Further, although the court concluded that a token can have consumptive uses but still constitute an investment contract, it did not analyze LBC’s specific consumptive uses in drawing this conclusion. The court’s analysis may have been driven by a general skepticism regarding the level of engagement of users with the LBRY Network and the claimed specific uses of LBC, evidenced by the fact that by the time LBRY's market capitalization “ballooned” from $400 million to $1.2 billion in a month, “only three videos were available on the blockchain, each produced by LBRY itself.”
Finally, the court gave little credence to LBRY’s fair notice defense. While this does not sound the death knell for the fair notice defense, it marks the second decision in the digital asset space (the first being Judge Hellerstein’s decision in Kik) that signals a skepticism to the argument. Here, LBRY’s fair notice argument appears to have been limited to whether the SEC had provided guidance on Section 5 liability as it relates to digital assets offered outside the context of ICOs. Given this focus, it is questionable whether the court’s reasoning on this narrow issue will be instructive in other cases determining whether fair notice was provided in the digital asset space.

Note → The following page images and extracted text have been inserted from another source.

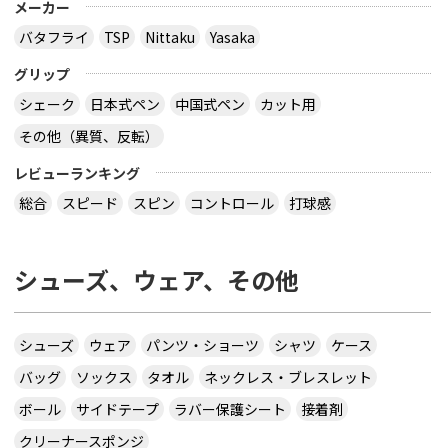
メーカー
バタフライ
TSP
Nittaku
Yasaka
グリップ
シェーク
日本式ペン
中国式ペン
カット用
その他（異質、反転）
レビューランキング
総合
スピード
スピン
コントロール
打球感
シューズ、ウェア、その他
シューズ
ウェア
パンツ・ショーツ
シャツ
ケース
バッグ
ソックス
タオル
ネックレス・ブレスレット
ボール
サイドテープ
ラバー保護シート
接着剤
クリーナースポンジ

It bears emphasis that the LBRY decision is not binding on any other court or party, and may be limited to the specific facts and circumstances of the case.
1 Previously, the U.S. District Court for the Southern District of New York granted the SEC’s motion for summary judgment against another issuer of digital assets in SEC v. Kik Interactive Inc., 492 F. Supp. 3d 169 (S.D.N.Y. 2020).
2 In SEC v. W.J. Howey Co., 328 US 293, 298-99 (1946), the U.S. Supreme Court held that “an investment contract, for purposes of the Securities Act, means a contract, transaction or scheme whereby a person invests his money in a common enterprise and is led to expect profits solely from the efforts of the promoter or a third party.”